- Given records
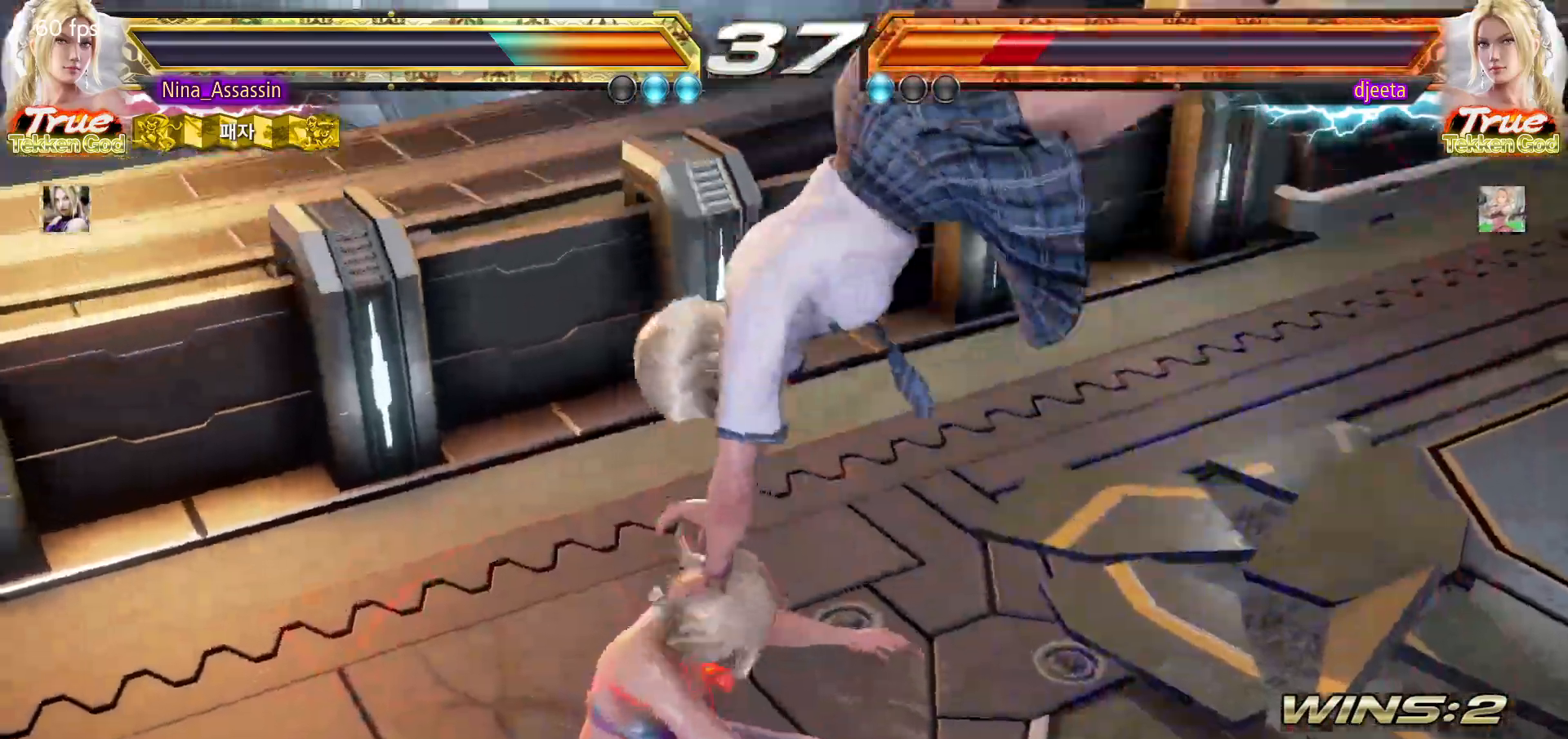
Gameplay with a controller (arcade stick); each line is a JSON object with the inputs held at the frame after it (dt_ms = milliseconds from this image to that frame). "events" lists button and stick changes between this image and that frame as [ms after this image, input, new state], when the widget could be followed in between. Not read: L3 R3.
{"dt_ms": 500, "buttons": [], "left_stick": "center", "events": [[167, "SQUARE", "down"], [200, "SQUARE", "up"], [233, "SQUARE", "down"], [283, "SQUARE", "up"], [333, "SQUARE", "down"], [400, "SQUARE", "up"], [433, "SQUARE", "down"], [483, "SQUARE", "up"]]}
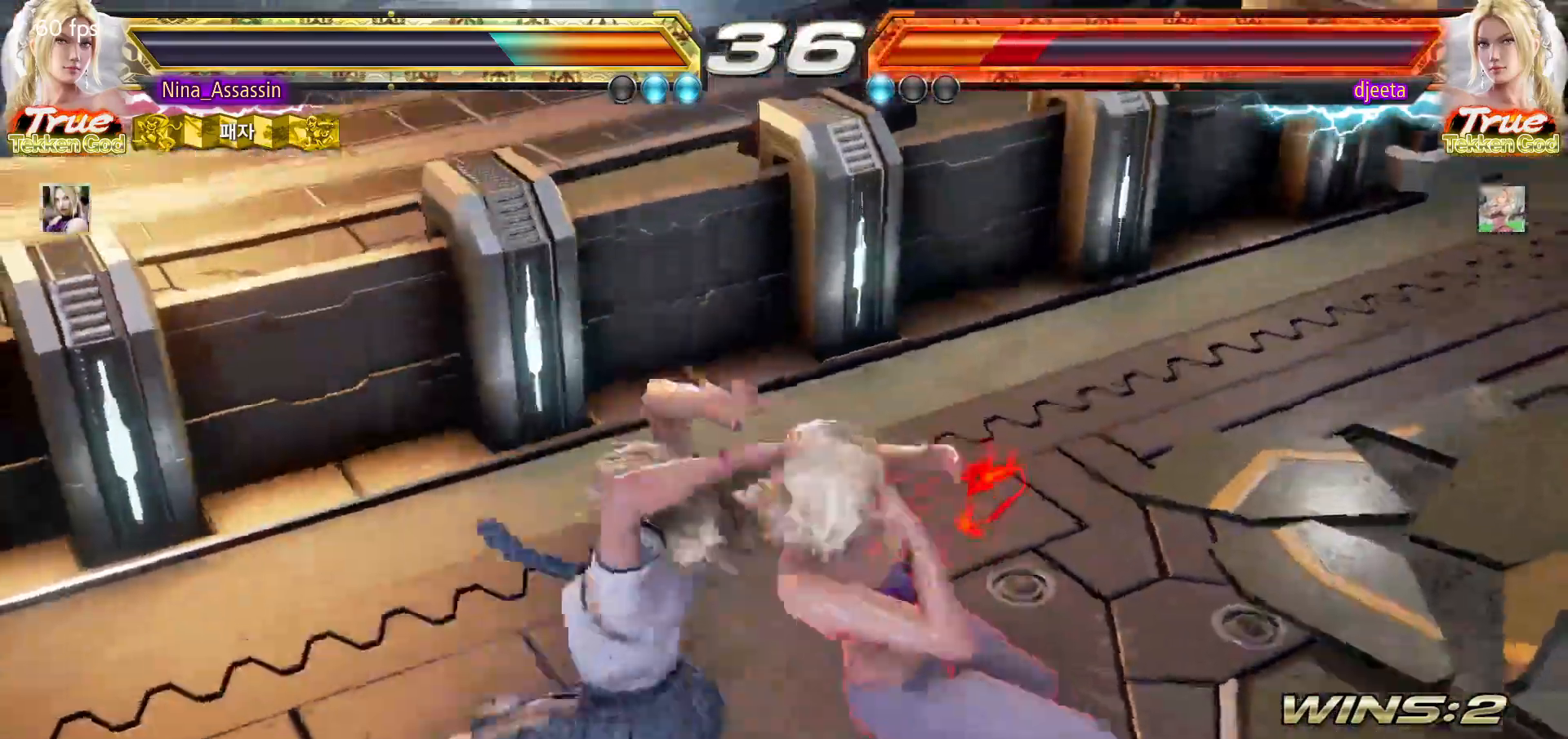
{"dt_ms": 500, "buttons": [], "left_stick": "center", "events": [[33, "SQUARE", "down"], [83, "SQUARE", "up"], [133, "SQUARE", "down"], [167, "SQUARE", "up"], [217, "SQUARE", "down"], [283, "SQUARE", "up"], [317, "SQUARE", "down"], [367, "SQUARE", "up"]]}
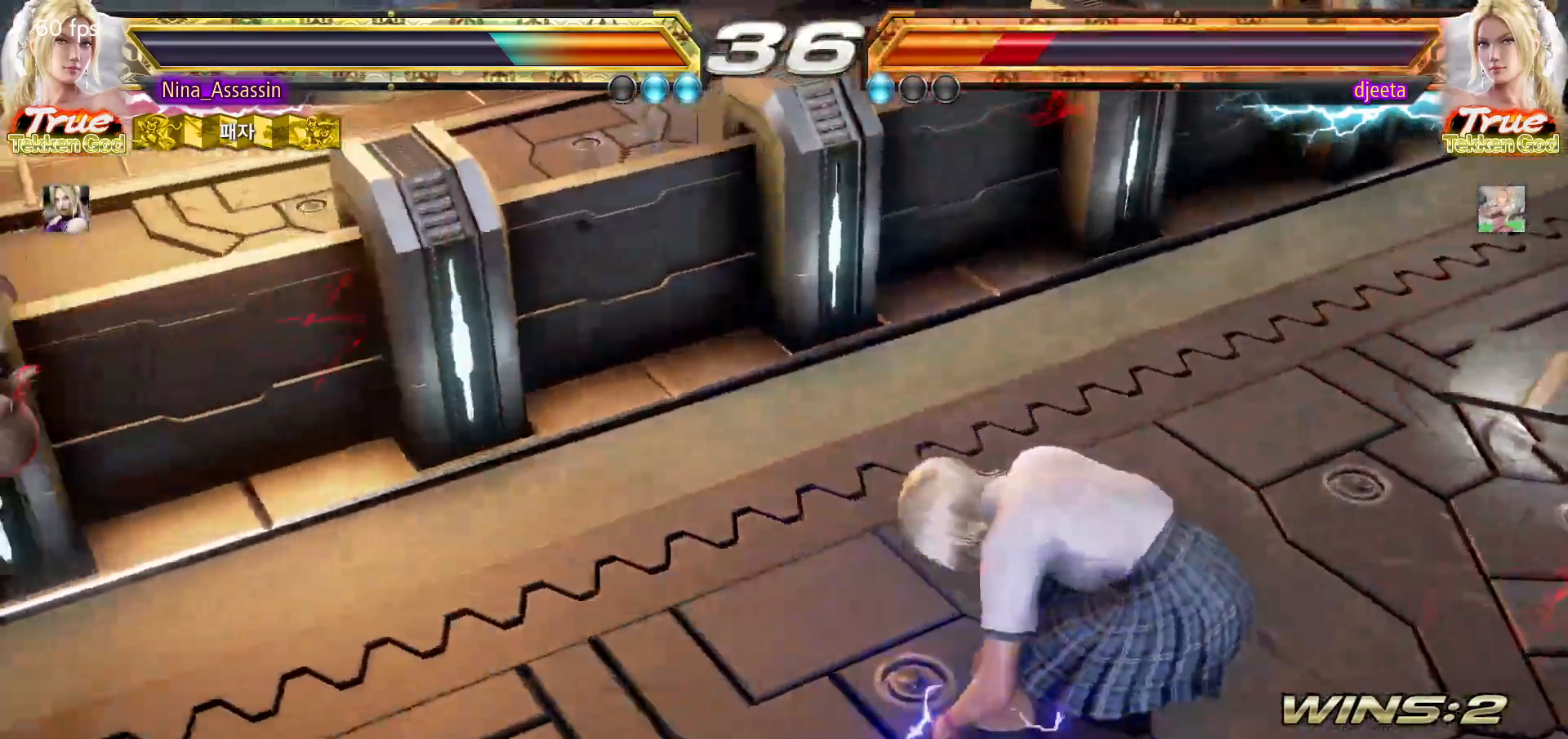
{"dt_ms": 500, "buttons": [], "left_stick": "center", "events": [[83, "left_stick", "left"], [417, "left_stick", "center"]]}
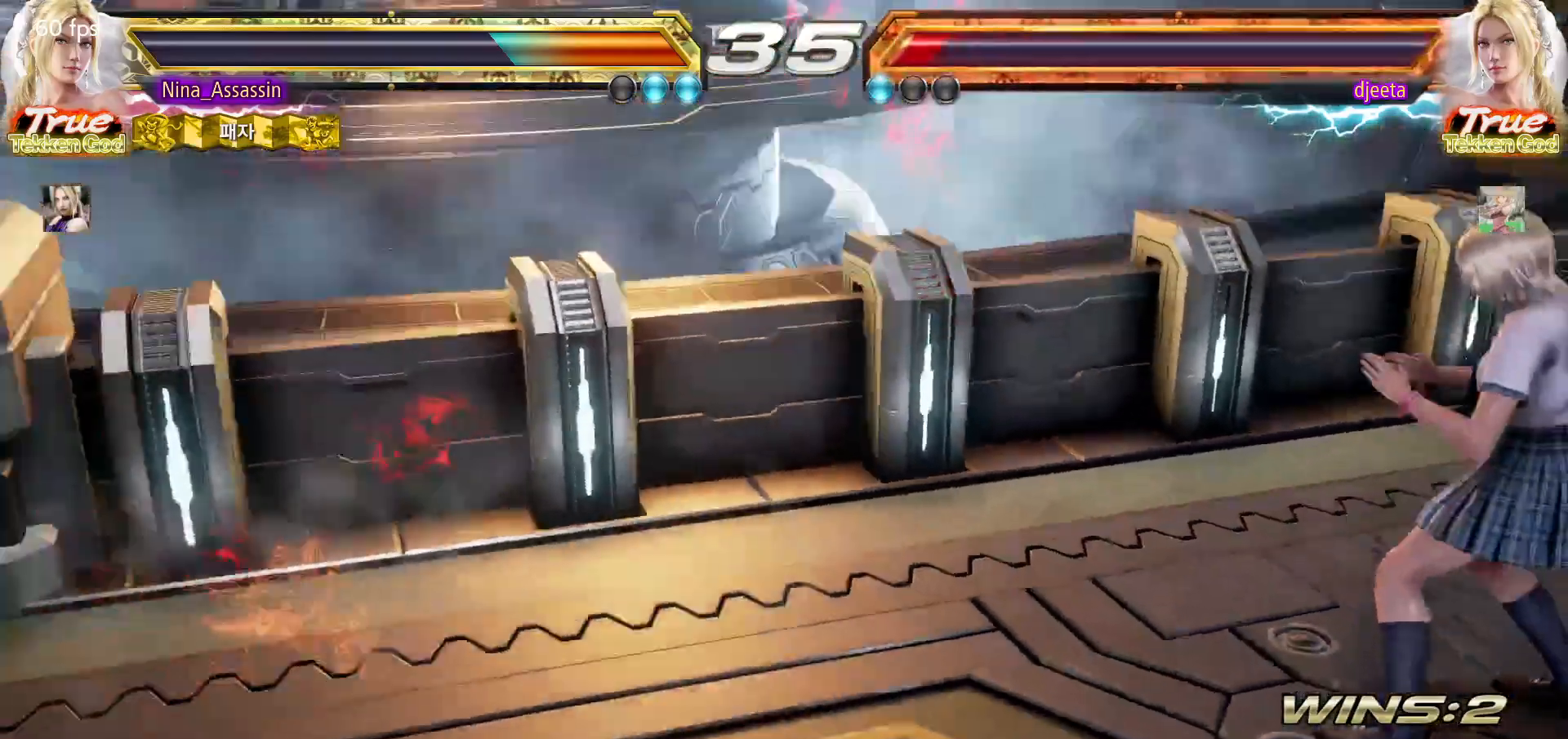
{"dt_ms": 500, "buttons": [], "left_stick": "down"}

- What to produce
The records above are to be duplicated exactly, pictures left out.

- The answer
Gameplay with a controller (arcade stick); each line is a JSON object with the inputs held at the frame after it (dt_ms = milliseconds from this image to that frame). "events" lists button and stick changes between this image and that frame as [ms after this image, input, new state], when the widget could be followed in between. Not read: L3 R3.
{"dt_ms": 500, "buttons": [], "left_stick": "center", "events": [[167, "SQUARE", "down"], [200, "SQUARE", "up"], [233, "SQUARE", "down"], [283, "SQUARE", "up"], [333, "SQUARE", "down"], [400, "SQUARE", "up"], [433, "SQUARE", "down"], [483, "SQUARE", "up"]]}
{"dt_ms": 500, "buttons": [], "left_stick": "center", "events": [[33, "SQUARE", "down"], [83, "SQUARE", "up"], [133, "SQUARE", "down"], [167, "SQUARE", "up"], [217, "SQUARE", "down"], [283, "SQUARE", "up"], [317, "SQUARE", "down"], [367, "SQUARE", "up"]]}
{"dt_ms": 500, "buttons": [], "left_stick": "center", "events": [[83, "left_stick", "left"], [417, "left_stick", "center"]]}
{"dt_ms": 500, "buttons": [], "left_stick": "down"}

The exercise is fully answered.